I recently upgraded to Office 2013 and seem to be having some trouble manipulating images in PowerPoint. It used to be that when I was cropping an image, the edge (or edges) I was adjusting would snap to the slide border or other nearby objects. In other words, if I selected an object, clicked "crop," and dragged one of the black handles, the new edge would align itself automatically with the edges of other objects as I adjusted the size. 

Now, I can't seem to get the cropping tool to snap to nearby objects. (I need to be able to do this because some of my animations require an image to be revealed gradually. I could fake the effect by placing blank objects in front of the image at hand and then removing them via animation steps, but this is clunky and makes it much more difficult to plan and review slides before a presentation.)

Does anyone have any idea how I can get this feature back?

Thanks!


----------



## Corday (Mar 3, 2010)

*Re: Snap to other objects while cropping in Powerpoint*

Go here: Snap charts, pictures, and objects to a grid to align or format them - PowerPoint - Office.com
Now scroll down to PowerPoint
Turn on the snap-to options


----------



## andremount (Sep 10, 2009)

*Re: Snap to other objects while cropping in Powerpoint*

Thanks for the response, Corday. Unfortunately, that doesn't do what I need. The only option there is "Snap objects to grid." I need to snap to other objects. Any other ideas?


----------



## andremount (Sep 10, 2009)

*Re: Snap to other objects while cropping in Powerpoint*

OK. I figured it out. On the page that Corday linked to, under notes, it says "To temporarily override the snap-to options, hold down ALT while you drag the shape or object." I don't want to disable snap-to, but I tried it anyway. As it turns out, holding ALT while dragging the black and handle gives me the snap I'm looking for.

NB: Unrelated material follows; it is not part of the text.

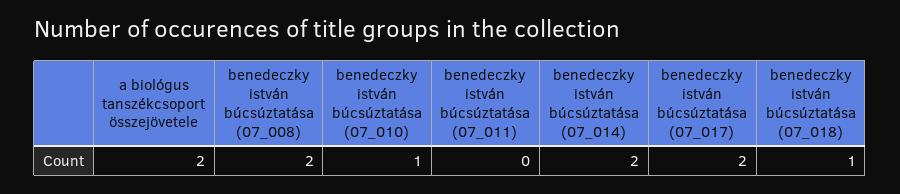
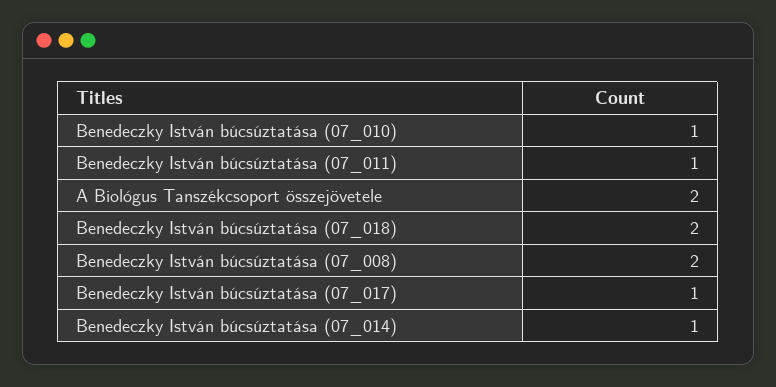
benedeczky istván búcsúztatása (07_011): 0 -> 1
benedeczky istván búcsúztatása (07_014): 2 -> 1
benedeczky istván búcsúztatása (07_017): 2 -> 1
benedeczky istván búcsúztatása (07_018): 1 -> 2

Counter-intuitively, it doesn't matter if "Snap objects to grid" is turned on or off. Holding ALT appears to be the only way to get the cropping to snap to an object.

Problem solved!


----------



## Corday (Mar 3, 2010)

*Re: Snap to other objects while cropping in Powerpoint*

Actually the advice was what they meant. In other words, by getting rid of the selected options temporarily you weren't "restricted". Anyway ,"SOLVED".


----------